I’m a dedicated — some might even say obsessive — reader of the New York Times. Aside from the quality journalism, they manage to keep their comments section informative and useful, leagues distant from the cesspits of most commenting — even of the fully serious Washington Post.
So reading NYT Comments is sometimes amusing, on occasion truly enlightening, but almost always engaging and informative. So as I’ve been pushing my data integration skills hard these past few weeks, my first approach at trying to drink from the fire hydrant was via SQL Server Management studio. The automation angle wasn’t there – I’d manually update the article whose comments I’d want in my SQL script. And then run the IMPORT JSON script and deserialize it.
But the tutorial I was following had some sloppy coding errors that I coudln’t figure out how to overcome. For some reason I could run the query and get the expected results.
But getting that data into a table? It never worked as the tutorial claimed it would — and admittedly I was using a dataset with a very different structure, so there were plenty of points where I could have made mistakes.
After a few attempts at researching the issue, I stumbled across Azure logic apps. Which, when you get under the hood is remarkable similar to Power Automate Flows in its user interface and structure. And suddenly I was porting data.
Now, by simply adding an NYT article URL — nothing more — to a SharePoint list, I get results in a few seconds, and a write-back including the # of comments and the title of the article.

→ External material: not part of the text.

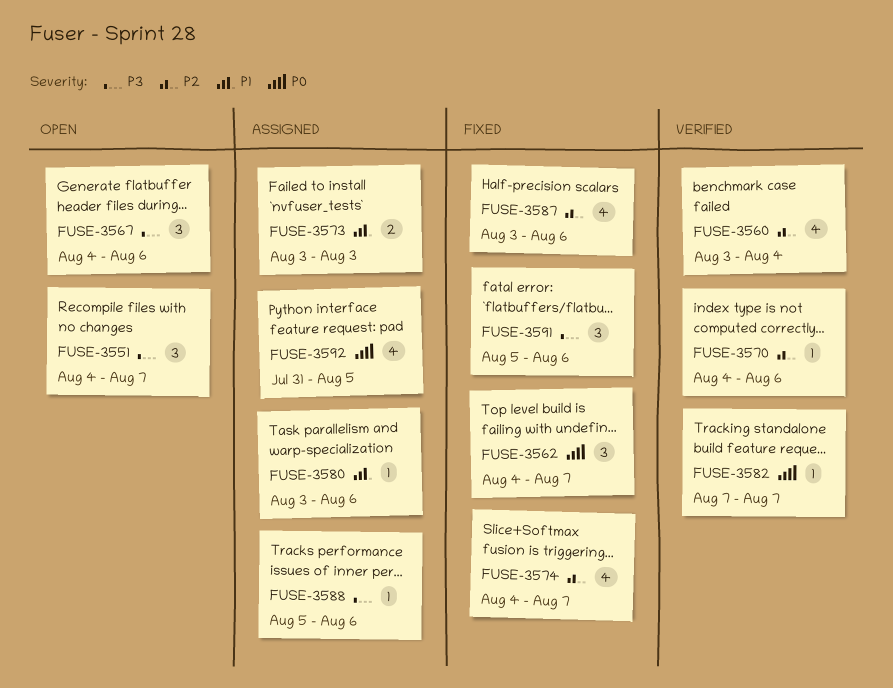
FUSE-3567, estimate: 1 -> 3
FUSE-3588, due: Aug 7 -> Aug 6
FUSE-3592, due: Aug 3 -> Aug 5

Get the comments back. IN excel. Because the Logic Apps Interface takes time to navigate around, this is the quick-n-dirty essential columns.
Oddly, extracting the article title proved nettlesome. Eventually I found a workaround (not entirely successful) of using Azure Bing Search, which for politics articles worked well enough at getting me a title so I could write back to the original SharePoint list.
Next steps: add Azure Cognitive Sentiment Analysis, port it to SQL Azure instead of Excel for incremental updates. And to do pagination to retrieve comments beyond the first 25 (a response per page limit imposed by the NYT Developer program)
Still, I am mightily pleased – and wonder what insights I might yet derive from this a dynamic data-set I can really use. A more thorough write-up to follow soon.